━━━ DATA SHOWN

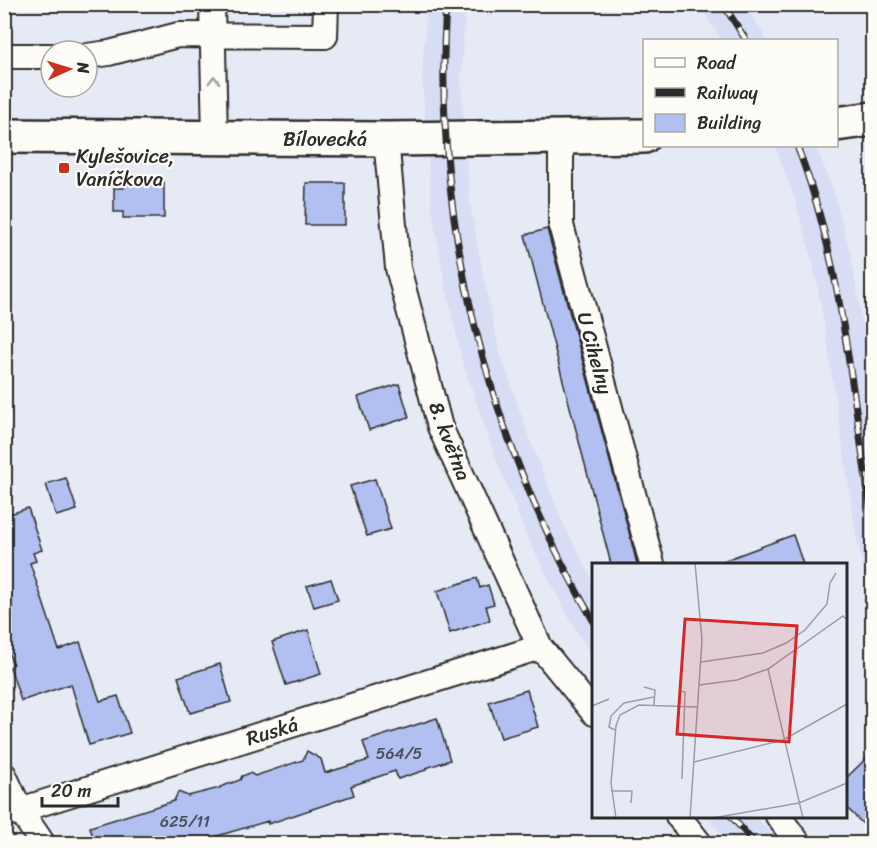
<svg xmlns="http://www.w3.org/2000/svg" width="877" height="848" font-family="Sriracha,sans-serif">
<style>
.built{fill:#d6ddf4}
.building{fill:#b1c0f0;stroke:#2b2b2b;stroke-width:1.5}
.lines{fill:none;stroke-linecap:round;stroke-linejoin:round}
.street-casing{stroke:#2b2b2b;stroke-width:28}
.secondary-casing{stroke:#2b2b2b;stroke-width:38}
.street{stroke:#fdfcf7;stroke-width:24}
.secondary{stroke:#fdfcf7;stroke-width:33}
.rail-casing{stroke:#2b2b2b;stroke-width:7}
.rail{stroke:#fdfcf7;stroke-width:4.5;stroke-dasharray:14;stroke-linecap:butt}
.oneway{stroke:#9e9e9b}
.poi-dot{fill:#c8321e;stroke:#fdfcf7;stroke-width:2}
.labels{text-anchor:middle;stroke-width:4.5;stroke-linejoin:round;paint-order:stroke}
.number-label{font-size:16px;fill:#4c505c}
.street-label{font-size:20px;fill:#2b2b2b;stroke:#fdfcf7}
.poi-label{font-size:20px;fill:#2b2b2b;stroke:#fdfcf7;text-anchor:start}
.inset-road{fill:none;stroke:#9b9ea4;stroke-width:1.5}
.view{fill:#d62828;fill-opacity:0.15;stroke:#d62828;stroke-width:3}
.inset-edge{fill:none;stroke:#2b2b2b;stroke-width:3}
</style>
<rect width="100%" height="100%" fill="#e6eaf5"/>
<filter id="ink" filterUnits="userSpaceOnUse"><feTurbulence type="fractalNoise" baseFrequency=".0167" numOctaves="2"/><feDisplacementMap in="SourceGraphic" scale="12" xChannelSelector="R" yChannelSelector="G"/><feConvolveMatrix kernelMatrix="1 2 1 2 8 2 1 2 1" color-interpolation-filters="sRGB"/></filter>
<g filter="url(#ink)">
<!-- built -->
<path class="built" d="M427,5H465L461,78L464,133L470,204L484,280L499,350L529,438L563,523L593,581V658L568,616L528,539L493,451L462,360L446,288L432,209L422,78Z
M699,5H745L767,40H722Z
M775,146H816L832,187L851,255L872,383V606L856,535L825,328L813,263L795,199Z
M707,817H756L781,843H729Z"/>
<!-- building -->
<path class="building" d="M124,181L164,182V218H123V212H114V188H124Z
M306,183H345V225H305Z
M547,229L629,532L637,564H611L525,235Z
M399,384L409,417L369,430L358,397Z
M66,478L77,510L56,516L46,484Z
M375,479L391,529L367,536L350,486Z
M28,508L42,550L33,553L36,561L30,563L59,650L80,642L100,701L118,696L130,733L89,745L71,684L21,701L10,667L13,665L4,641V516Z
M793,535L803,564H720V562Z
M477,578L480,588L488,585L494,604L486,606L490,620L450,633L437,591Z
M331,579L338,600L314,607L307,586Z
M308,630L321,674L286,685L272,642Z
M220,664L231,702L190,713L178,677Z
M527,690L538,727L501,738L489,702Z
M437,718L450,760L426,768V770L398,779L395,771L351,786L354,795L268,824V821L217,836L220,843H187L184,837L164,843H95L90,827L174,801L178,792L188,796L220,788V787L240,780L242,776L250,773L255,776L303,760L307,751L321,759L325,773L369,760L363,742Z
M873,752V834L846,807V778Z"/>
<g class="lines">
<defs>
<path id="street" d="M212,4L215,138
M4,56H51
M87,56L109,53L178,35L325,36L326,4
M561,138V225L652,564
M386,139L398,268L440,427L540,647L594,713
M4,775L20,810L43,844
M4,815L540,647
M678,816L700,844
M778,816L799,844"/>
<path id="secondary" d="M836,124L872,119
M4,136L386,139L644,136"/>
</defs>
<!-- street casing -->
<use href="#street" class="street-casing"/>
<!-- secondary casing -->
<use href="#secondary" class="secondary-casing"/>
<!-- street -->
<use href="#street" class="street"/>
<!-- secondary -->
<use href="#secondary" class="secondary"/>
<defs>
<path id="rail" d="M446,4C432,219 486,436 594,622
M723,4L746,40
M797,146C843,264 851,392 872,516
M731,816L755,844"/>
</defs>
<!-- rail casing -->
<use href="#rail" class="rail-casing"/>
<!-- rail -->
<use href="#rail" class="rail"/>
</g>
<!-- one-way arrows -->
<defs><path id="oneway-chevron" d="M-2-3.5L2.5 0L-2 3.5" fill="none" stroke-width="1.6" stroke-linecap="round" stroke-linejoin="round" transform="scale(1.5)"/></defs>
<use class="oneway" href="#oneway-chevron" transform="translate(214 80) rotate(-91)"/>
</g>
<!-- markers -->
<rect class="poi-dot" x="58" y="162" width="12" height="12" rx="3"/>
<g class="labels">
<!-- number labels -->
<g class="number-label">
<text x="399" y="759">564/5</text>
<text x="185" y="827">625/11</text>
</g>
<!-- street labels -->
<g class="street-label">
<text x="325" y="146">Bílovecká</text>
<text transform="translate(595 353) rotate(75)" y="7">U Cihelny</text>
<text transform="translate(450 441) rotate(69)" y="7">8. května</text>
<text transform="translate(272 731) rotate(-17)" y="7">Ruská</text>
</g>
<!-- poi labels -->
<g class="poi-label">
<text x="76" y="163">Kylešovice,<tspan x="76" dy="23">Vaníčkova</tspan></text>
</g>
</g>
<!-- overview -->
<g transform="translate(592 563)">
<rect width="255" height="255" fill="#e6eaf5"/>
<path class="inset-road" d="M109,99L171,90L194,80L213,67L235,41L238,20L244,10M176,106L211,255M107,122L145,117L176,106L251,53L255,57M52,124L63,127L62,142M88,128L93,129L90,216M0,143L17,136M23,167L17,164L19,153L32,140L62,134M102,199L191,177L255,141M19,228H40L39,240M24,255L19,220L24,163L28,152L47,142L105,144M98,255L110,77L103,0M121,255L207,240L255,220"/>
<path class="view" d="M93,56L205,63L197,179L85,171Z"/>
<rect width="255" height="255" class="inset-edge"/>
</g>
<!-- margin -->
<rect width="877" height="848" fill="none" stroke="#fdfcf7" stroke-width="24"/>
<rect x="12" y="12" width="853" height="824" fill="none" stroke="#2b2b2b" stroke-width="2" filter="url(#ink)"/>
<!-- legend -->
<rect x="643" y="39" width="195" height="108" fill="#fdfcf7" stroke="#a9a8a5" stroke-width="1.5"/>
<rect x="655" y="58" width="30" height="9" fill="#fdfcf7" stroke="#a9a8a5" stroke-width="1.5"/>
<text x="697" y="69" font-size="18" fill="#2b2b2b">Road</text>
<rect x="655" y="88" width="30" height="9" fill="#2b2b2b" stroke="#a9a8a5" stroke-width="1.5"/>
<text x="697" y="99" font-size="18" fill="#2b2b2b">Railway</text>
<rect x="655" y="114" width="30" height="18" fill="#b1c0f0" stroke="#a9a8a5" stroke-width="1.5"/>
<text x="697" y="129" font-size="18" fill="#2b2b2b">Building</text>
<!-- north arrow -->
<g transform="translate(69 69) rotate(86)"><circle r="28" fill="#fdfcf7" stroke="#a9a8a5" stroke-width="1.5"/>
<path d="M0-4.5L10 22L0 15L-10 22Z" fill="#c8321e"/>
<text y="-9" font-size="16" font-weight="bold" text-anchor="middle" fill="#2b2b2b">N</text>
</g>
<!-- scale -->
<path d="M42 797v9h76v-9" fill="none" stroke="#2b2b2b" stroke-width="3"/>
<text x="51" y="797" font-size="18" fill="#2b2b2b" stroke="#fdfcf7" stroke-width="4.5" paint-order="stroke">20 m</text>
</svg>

━━━━━━

_EXERCISE DESCRIPTION_: Give back the whole listing exactly; no pictures.

_OUTPUT BELOW_:
<svg xmlns="http://www.w3.org/2000/svg" width="877" height="848" font-family="Sriracha,sans-serif">
<style>
.built{fill:#d6ddf4}
.building{fill:#b1c0f0;stroke:#2b2b2b;stroke-width:1.5}
.lines{fill:none;stroke-linecap:round;stroke-linejoin:round}
.street-casing{stroke:#2b2b2b;stroke-width:28}
.secondary-casing{stroke:#2b2b2b;stroke-width:38}
.street{stroke:#fdfcf7;stroke-width:24}
.secondary{stroke:#fdfcf7;stroke-width:33}
.rail-casing{stroke:#2b2b2b;stroke-width:7}
.rail{stroke:#fdfcf7;stroke-width:4.5;stroke-dasharray:14;stroke-linecap:butt}
.oneway{stroke:#9e9e9b}
.poi-dot{fill:#c8321e;stroke:#fdfcf7;stroke-width:2}
.labels{text-anchor:middle;stroke-width:4.5;stroke-linejoin:round;paint-order:stroke}
.number-label{font-size:16px;fill:#4c505c}
.street-label{font-size:20px;fill:#2b2b2b;stroke:#fdfcf7}
.poi-label{font-size:20px;fill:#2b2b2b;stroke:#fdfcf7;text-anchor:start}
.inset-road{fill:none;stroke:#9b9ea4;stroke-width:1.5}
.view{fill:#d62828;fill-opacity:0.15;stroke:#d62828;stroke-width:3}
.inset-edge{fill:none;stroke:#2b2b2b;stroke-width:3}
</style>
<rect width="100%" height="100%" fill="#e6eaf5"/>
<filter id="ink" filterUnits="userSpaceOnUse"><feTurbulence type="fractalNoise" baseFrequency=".0167" numOctaves="2"/><feDisplacementMap in="SourceGraphic" scale="12" xChannelSelector="R" yChannelSelector="G"/><feConvolveMatrix kernelMatrix="1 2 1 2 8 2 1 2 1" color-interpolation-filters="sRGB"/></filter>
<g filter="url(#ink)">
<!-- built -->
<path class="built" d="M427,5H465L461,78L464,133L470,204L484,280L499,350L529,438L563,523L593,581V658L568,616L528,539L493,451L462,360L446,288L432,209L422,78Z
M699,5H745L767,40H722Z
M775,146H816L832,187L851,255L872,383V606L856,535L825,328L813,263L795,199Z
M707,817H756L781,843H729Z"/>
<!-- building -->
<path class="building" d="M124,181L164,182V218H123V212H114V188H124Z
M306,183H345V225H305Z
M547,229L629,532L637,564H611L525,235Z
M399,384L409,417L369,430L358,397Z
M66,478L77,510L56,516L46,484Z
M375,479L391,529L367,536L350,486Z
M28,508L42,550L33,553L36,561L30,563L59,650L80,642L100,701L118,696L130,733L89,745L71,684L21,701L10,667L13,665L4,641V516Z
M793,535L803,564H720V562Z
M477,578L480,588L488,585L494,604L486,606L490,620L450,633L437,591Z
M331,579L338,600L314,607L307,586Z
M308,630L321,674L286,685L272,642Z
M220,664L231,702L190,713L178,677Z
M527,690L538,727L501,738L489,702Z
M437,718L450,760L426,768V770L398,779L395,771L351,786L354,795L268,824V821L217,836L220,843H187L184,837L164,843H95L90,827L174,801L178,792L188,796L220,788V787L240,780L242,776L250,773L255,776L303,760L307,751L321,759L325,773L369,760L363,742Z
M873,752V834L846,807V778Z"/>
<g class="lines">
<defs>
<path id="street" d="M212,4L215,138
M4,56H51
M87,56L109,53L178,35L325,36L326,4
M561,138V225L652,564
M386,139L398,268L440,427L540,647L594,713
M4,775L20,810L43,844
M4,815L540,647
M678,816L700,844
M778,816L799,844"/>
<path id="secondary" d="M836,124L872,119
M4,136L386,139L644,136"/>
</defs>
<!-- street casing -->
<use href="#street" class="street-casing"/>
<!-- secondary casing -->
<use href="#secondary" class="secondary-casing"/>
<!-- street -->
<use href="#street" class="street"/>
<!-- secondary -->
<use href="#secondary" class="secondary"/>
<defs>
<path id="rail" d="M446,4C432,219 486,436 594,622
M723,4L746,40
M797,146C843,264 851,392 872,516
M731,816L755,844"/>
</defs>
<!-- rail casing -->
<use href="#rail" class="rail-casing"/>
<!-- rail -->
<use href="#rail" class="rail"/>
</g>
<!-- one-way arrows -->
<defs><path id="oneway-chevron" d="M-2-3.5L2.5 0L-2 3.5" fill="none" stroke-width="1.6" stroke-linecap="round" stroke-linejoin="round" transform="scale(1.5)"/></defs>
<use class="oneway" href="#oneway-chevron" transform="translate(214 80) rotate(-91)"/>
</g>
<!-- markers -->
<rect class="poi-dot" x="58" y="162" width="12" height="12" rx="3"/>
<g class="labels">
<!-- number labels -->
<g class="number-label">
<text x="399" y="759">564/5</text>
<text x="185" y="827">625/11</text>
</g>
<!-- street labels -->
<g class="street-label">
<text x="325" y="146">Bílovecká</text>
<text transform="translate(595 353) rotate(75)" y="7">U Cihelny</text>
<text transform="translate(450 441) rotate(69)" y="7">8. května</text>
<text transform="translate(272 731) rotate(-17)" y="7">Ruská</text>
</g>
<!-- poi labels -->
<g class="poi-label">
<text x="76" y="163">Kylešovice,<tspan x="76" dy="23">Vaníčkova</tspan></text>
</g>
</g>
<!-- overview -->
<g transform="translate(592 563)">
<rect width="255" height="255" fill="#e6eaf5"/>
<path class="inset-road" d="M109,99L171,90L194,80L213,67L235,41L238,20L244,10M176,106L211,255M107,122L145,117L176,106L251,53L255,57M52,124L63,127L62,142M88,128L93,129L90,216M0,143L17,136M23,167L17,164L19,153L32,140L62,134M102,199L191,177L255,141M19,228H40L39,240M24,255L19,220L24,163L28,152L47,142L105,144M98,255L110,77L103,0M121,255L207,240L255,220"/>
<path class="view" d="M93,56L205,63L197,179L85,171Z"/>
<rect width="255" height="255" class="inset-edge"/>
</g>
<!-- margin -->
<rect width="877" height="848" fill="none" stroke="#fdfcf7" stroke-width="24"/>
<rect x="12" y="12" width="853" height="824" fill="none" stroke="#2b2b2b" stroke-width="2" filter="url(#ink)"/>
<!-- legend -->
<rect x="643" y="39" width="195" height="108" fill="#fdfcf7" stroke="#a9a8a5" stroke-width="1.5"/>
<rect x="655" y="58" width="30" height="9" fill="#fdfcf7" stroke="#a9a8a5" stroke-width="1.5"/>
<text x="697" y="69" font-size="18" fill="#2b2b2b">Road</text>
<rect x="655" y="88" width="30" height="9" fill="#2b2b2b" stroke="#a9a8a5" stroke-width="1.5"/>
<text x="697" y="99" font-size="18" fill="#2b2b2b">Railway</text>
<rect x="655" y="114" width="30" height="18" fill="#b1c0f0" stroke="#a9a8a5" stroke-width="1.5"/>
<text x="697" y="129" font-size="18" fill="#2b2b2b">Building</text>
<!-- north arrow -->
<g transform="translate(69 69) rotate(86)"><circle r="28" fill="#fdfcf7" stroke="#a9a8a5" stroke-width="1.5"/>
<path d="M0-4.5L10 22L0 15L-10 22Z" fill="#c8321e"/>
<text y="-9" font-size="16" font-weight="bold" text-anchor="middle" fill="#2b2b2b">N</text>
</g>
<!-- scale -->
<path d="M42 797v9h76v-9" fill="none" stroke="#2b2b2b" stroke-width="3"/>
<text x="51" y="797" font-size="18" fill="#2b2b2b" stroke="#fdfcf7" stroke-width="4.5" paint-order="stroke">20 m</text>
</svg>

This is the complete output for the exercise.